#### About this exercise
Looking at the entries underneath, work out how many lines contain "SQUARE". Write only that number.

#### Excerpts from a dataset
=== Section Start ===

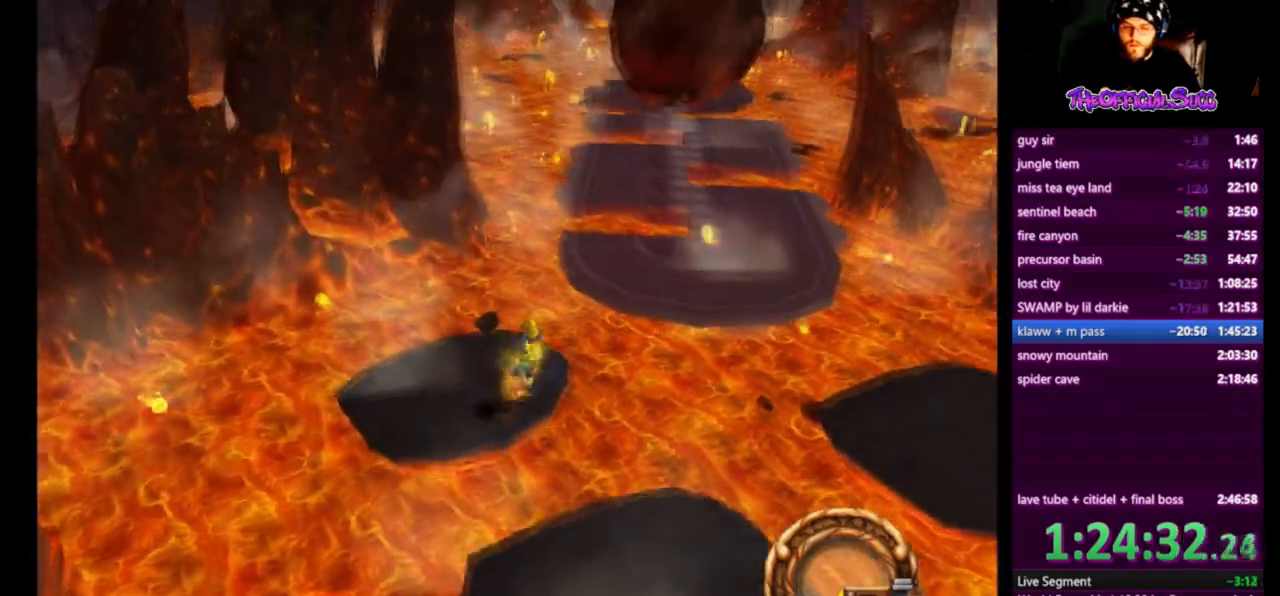
{"buttons": [], "left_stick": "down", "right_stick": "center", "events": [[208, "CROSS", "up"]]}
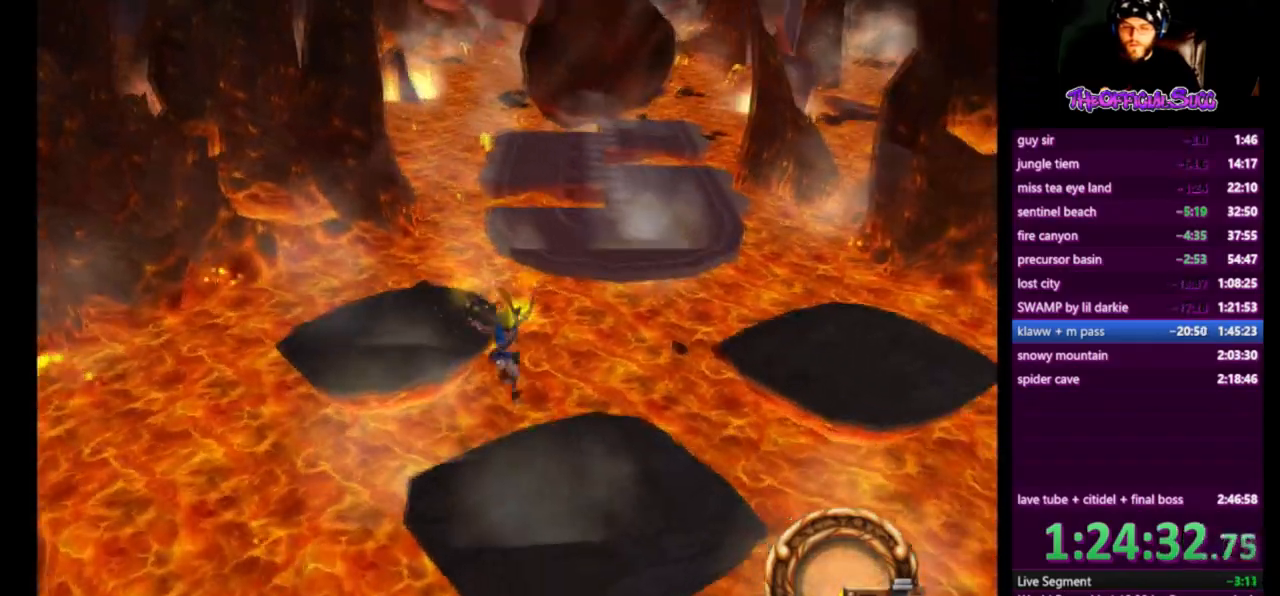
{"buttons": [], "left_stick": "down", "right_stick": "center", "events": []}
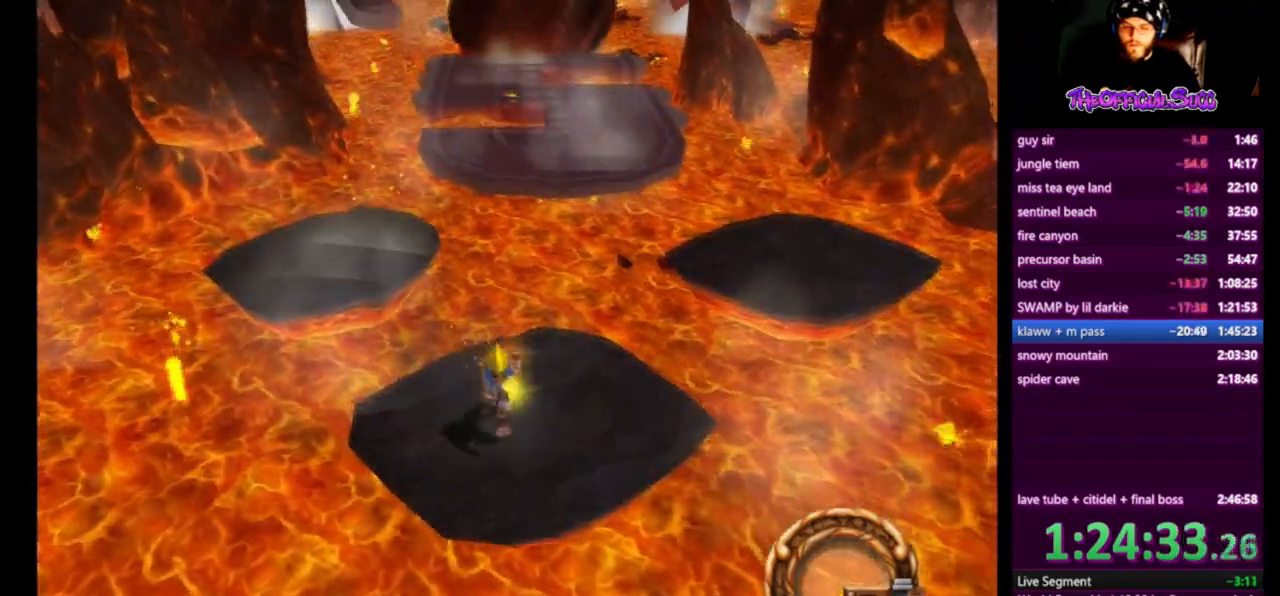
{"buttons": [], "left_stick": "down", "right_stick": "center", "events": [[250, "CROSS", "down"], [500, "CROSS", "up"]]}
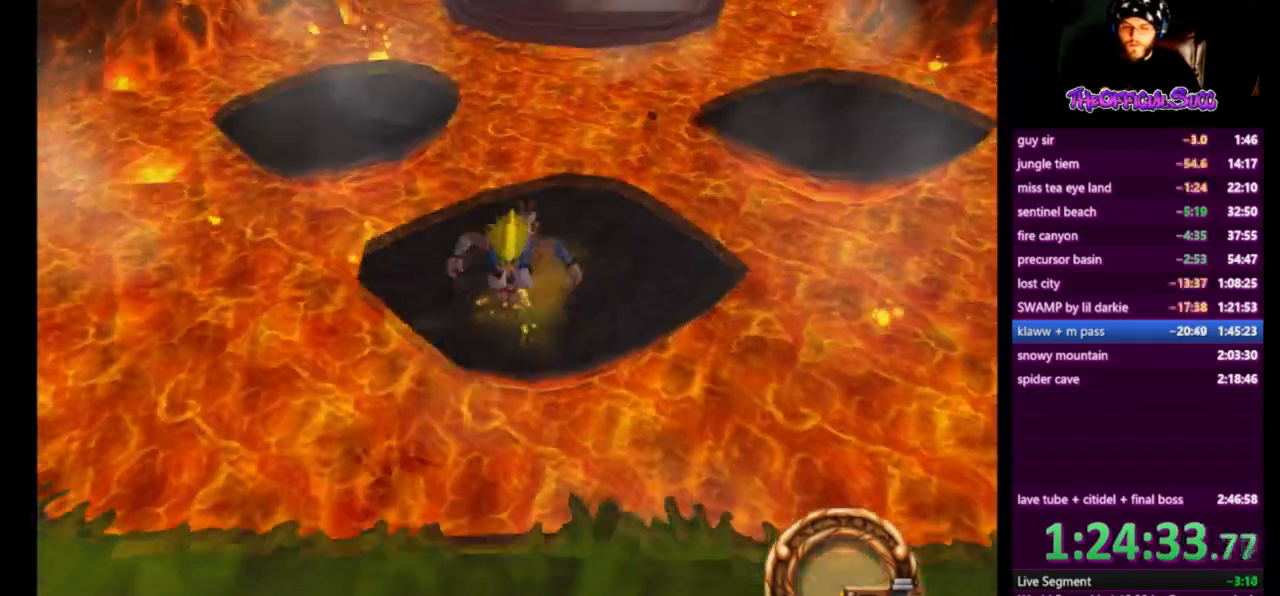
{"buttons": ["SQUARE"], "left_stick": "down", "right_stick": "center", "events": [[167, "CROSS", "down"], [376, "CROSS", "up"], [376, "SQUARE", "down"]]}
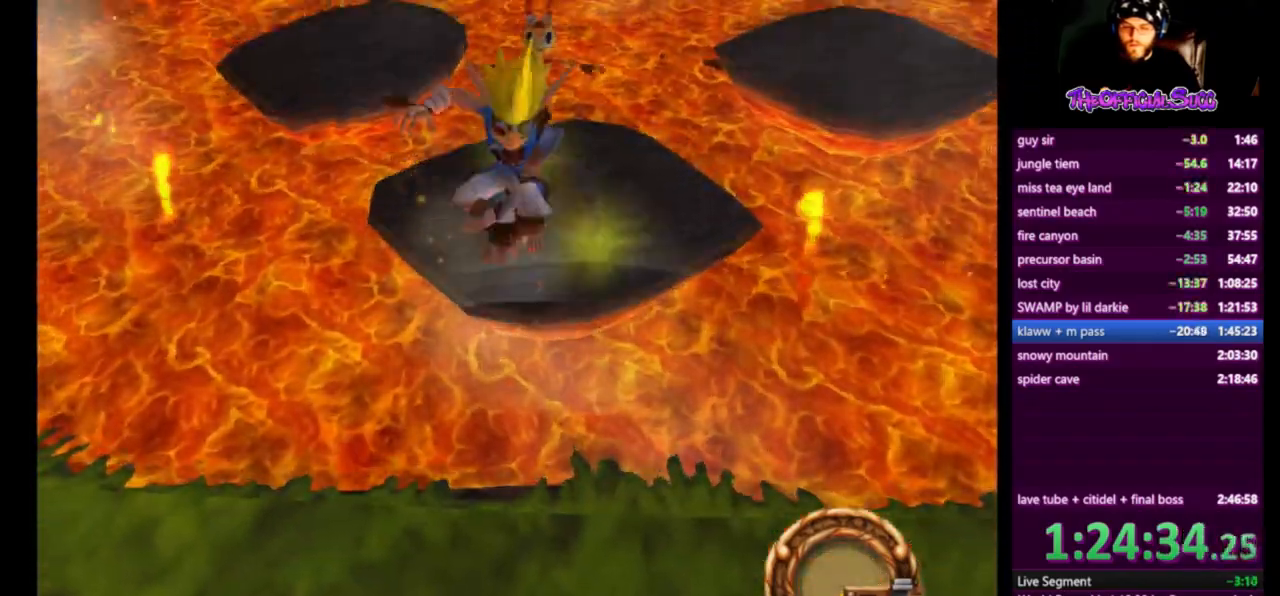
{"buttons": [], "left_stick": "down", "right_stick": "center", "events": [[125, "SQUARE", "up"]]}
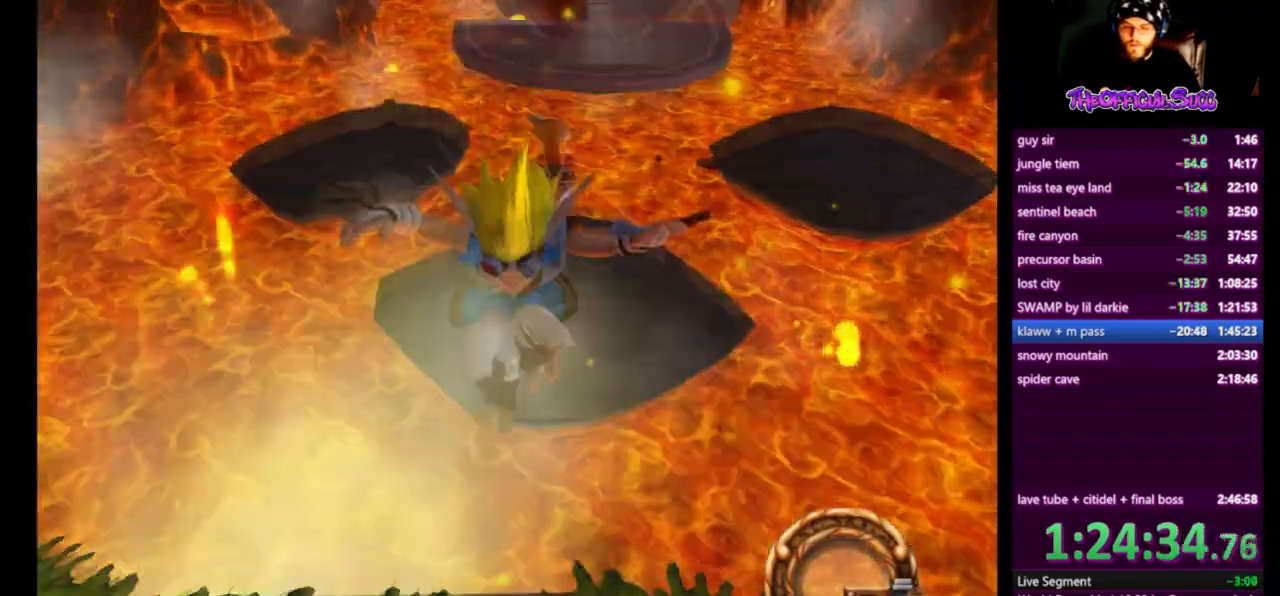
{"buttons": ["CIRCLE"], "left_stick": "down", "right_stick": "center", "events": [[42, "CIRCLE", "down"]]}
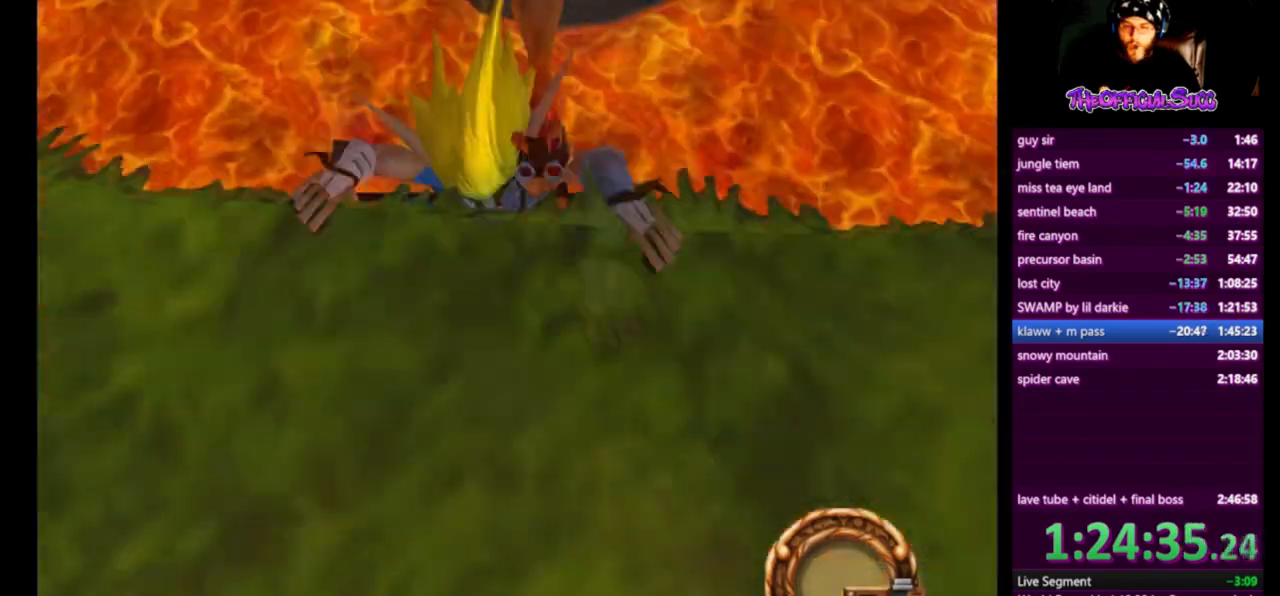
{"buttons": ["CROSS"], "left_stick": "down", "right_stick": "center", "events": [[167, "CIRCLE", "up"], [208, "CROSS", "down"]]}
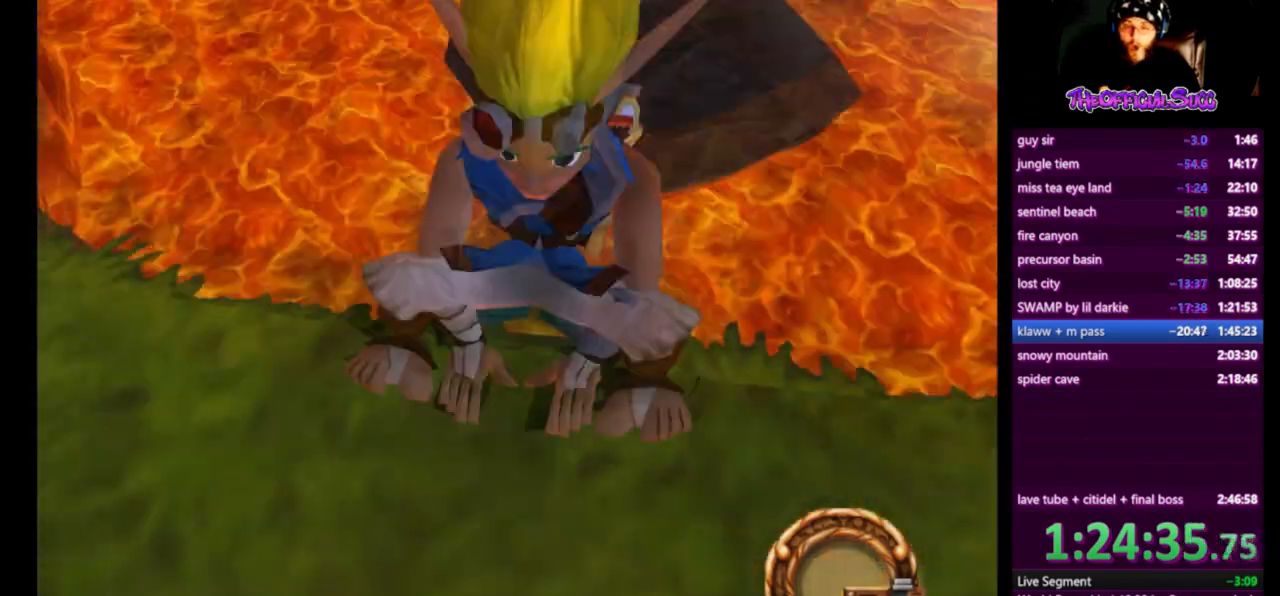
{"buttons": [], "left_stick": "down", "right_stick": "center", "events": [[209, "CROSS", "up"]]}
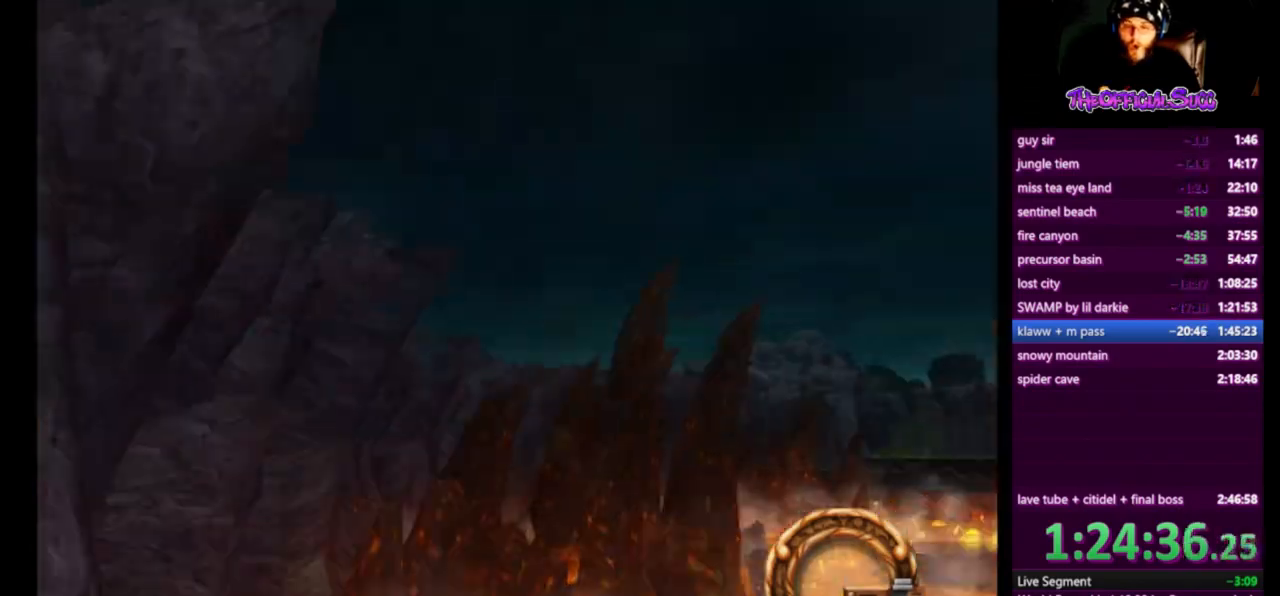
{"buttons": [], "left_stick": "right", "right_stick": "center", "events": [[167, "TRIANGLE", "down"], [292, "TRIANGLE", "up"], [417, "left_stick", "right"]]}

=== Section End ===

#### Task response
2